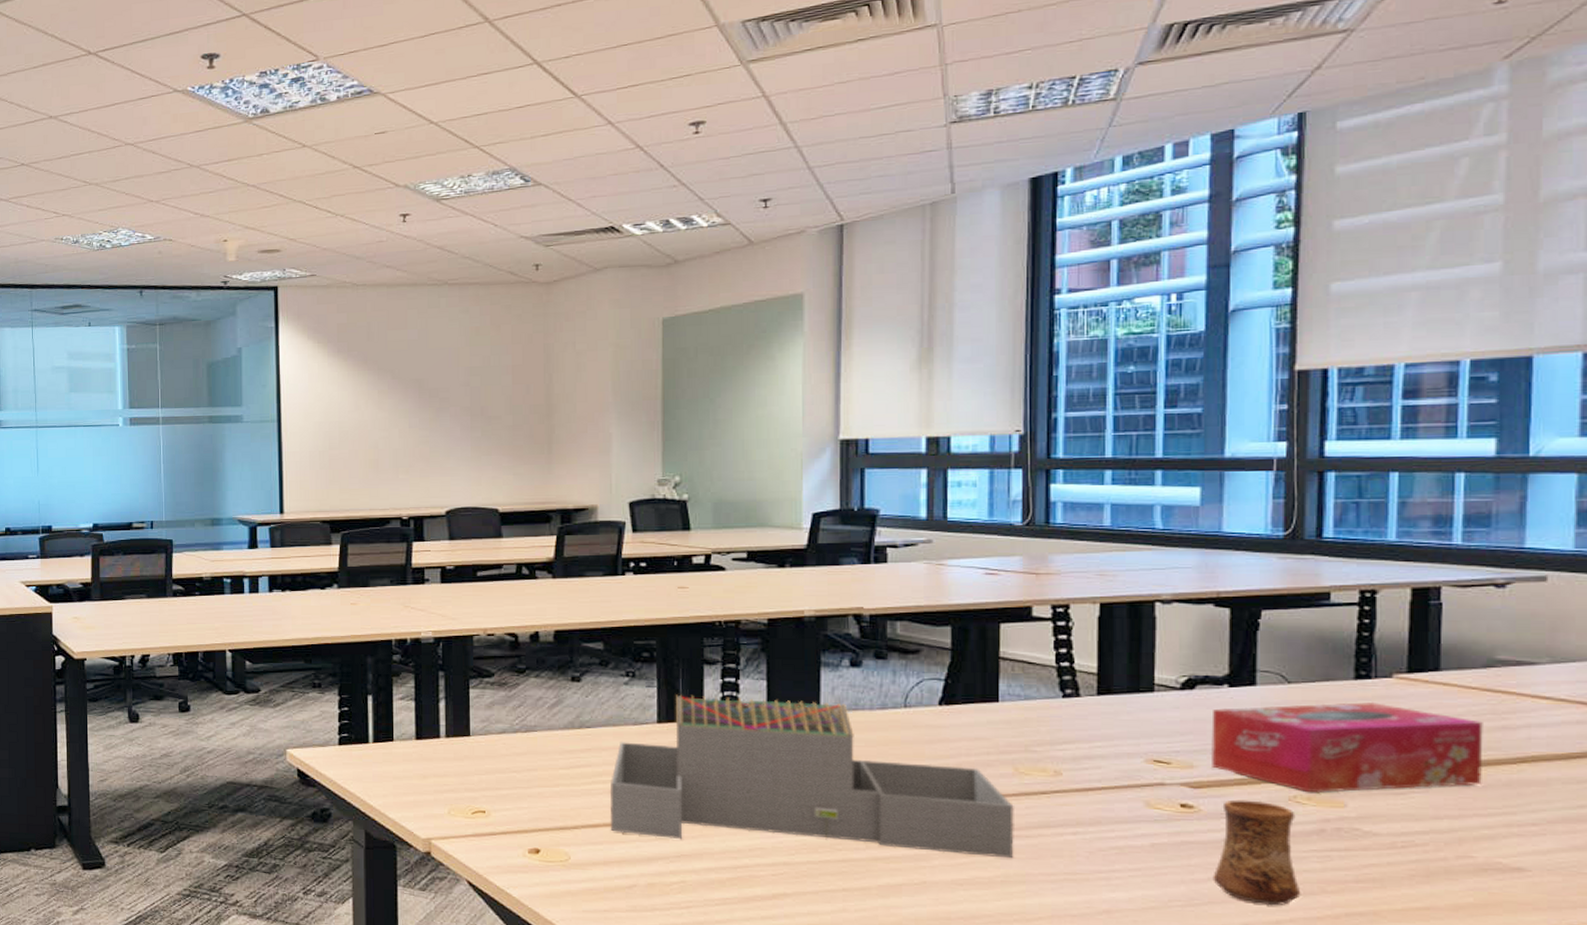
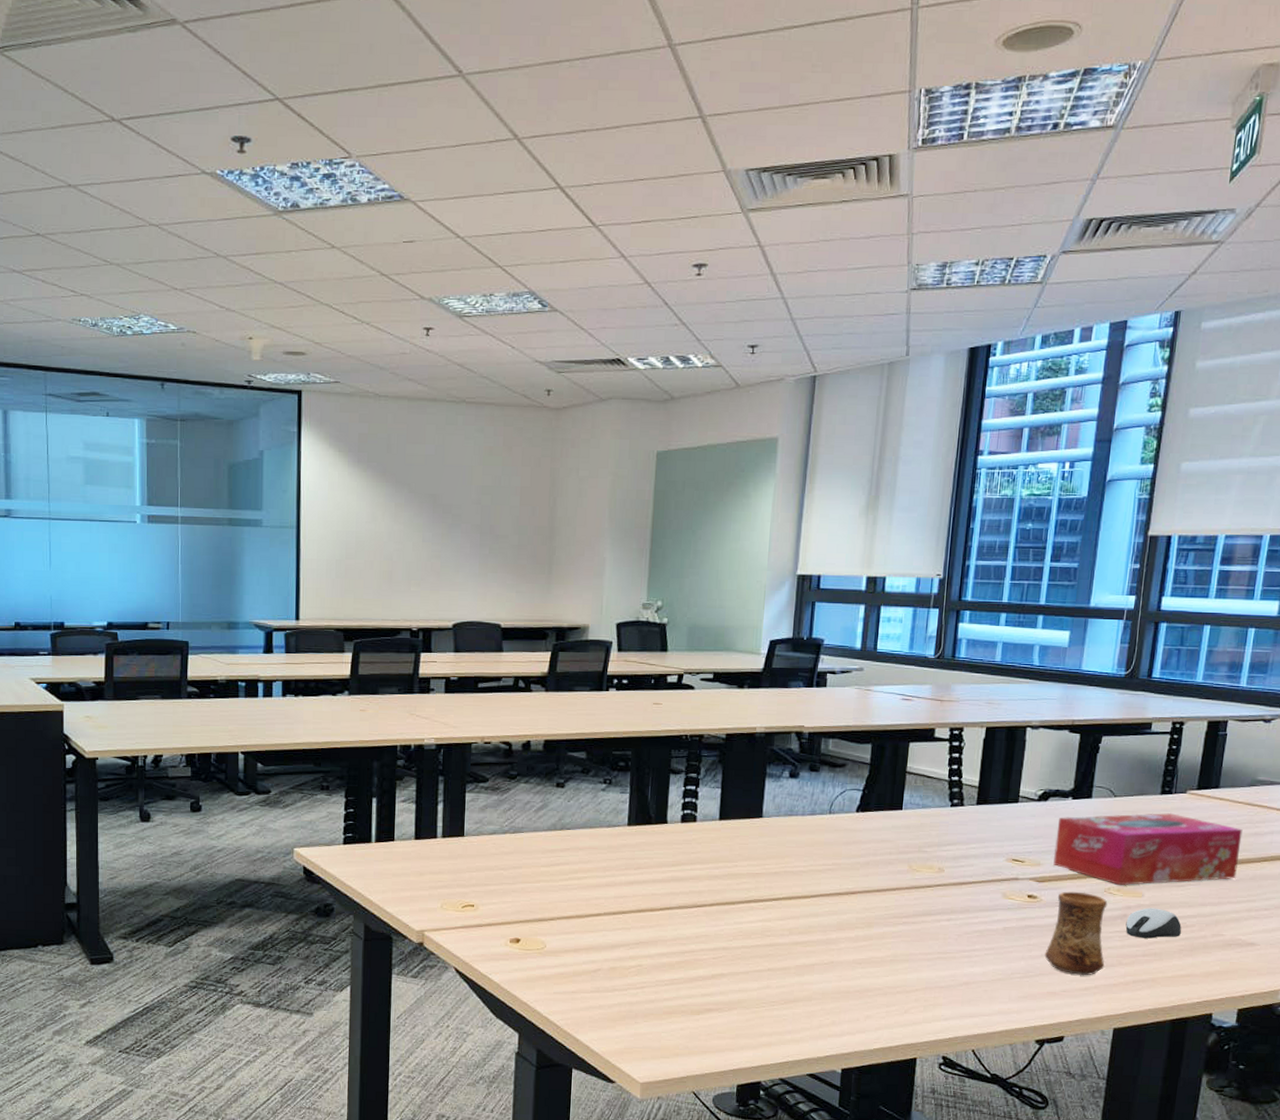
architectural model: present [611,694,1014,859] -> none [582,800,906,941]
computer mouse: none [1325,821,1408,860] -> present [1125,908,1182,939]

---

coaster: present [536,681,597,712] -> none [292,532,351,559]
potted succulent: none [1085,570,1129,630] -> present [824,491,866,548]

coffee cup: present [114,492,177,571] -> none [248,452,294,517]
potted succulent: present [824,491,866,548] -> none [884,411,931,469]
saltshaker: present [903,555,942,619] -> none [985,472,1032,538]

→ What to work on: Find the line with "coaster: present [536,681,597,712]" in the material above. Reproduce it and each line after it up to and including the line with "saltshaker: present [903,555,942,619]".

→ Reply:
coaster: present [536,681,597,712] -> none [292,532,351,559]
potted succulent: none [1085,570,1129,630] -> present [824,491,866,548]

coffee cup: present [114,492,177,571] -> none [248,452,294,517]
potted succulent: present [824,491,866,548] -> none [884,411,931,469]
saltshaker: present [903,555,942,619] -> none [985,472,1032,538]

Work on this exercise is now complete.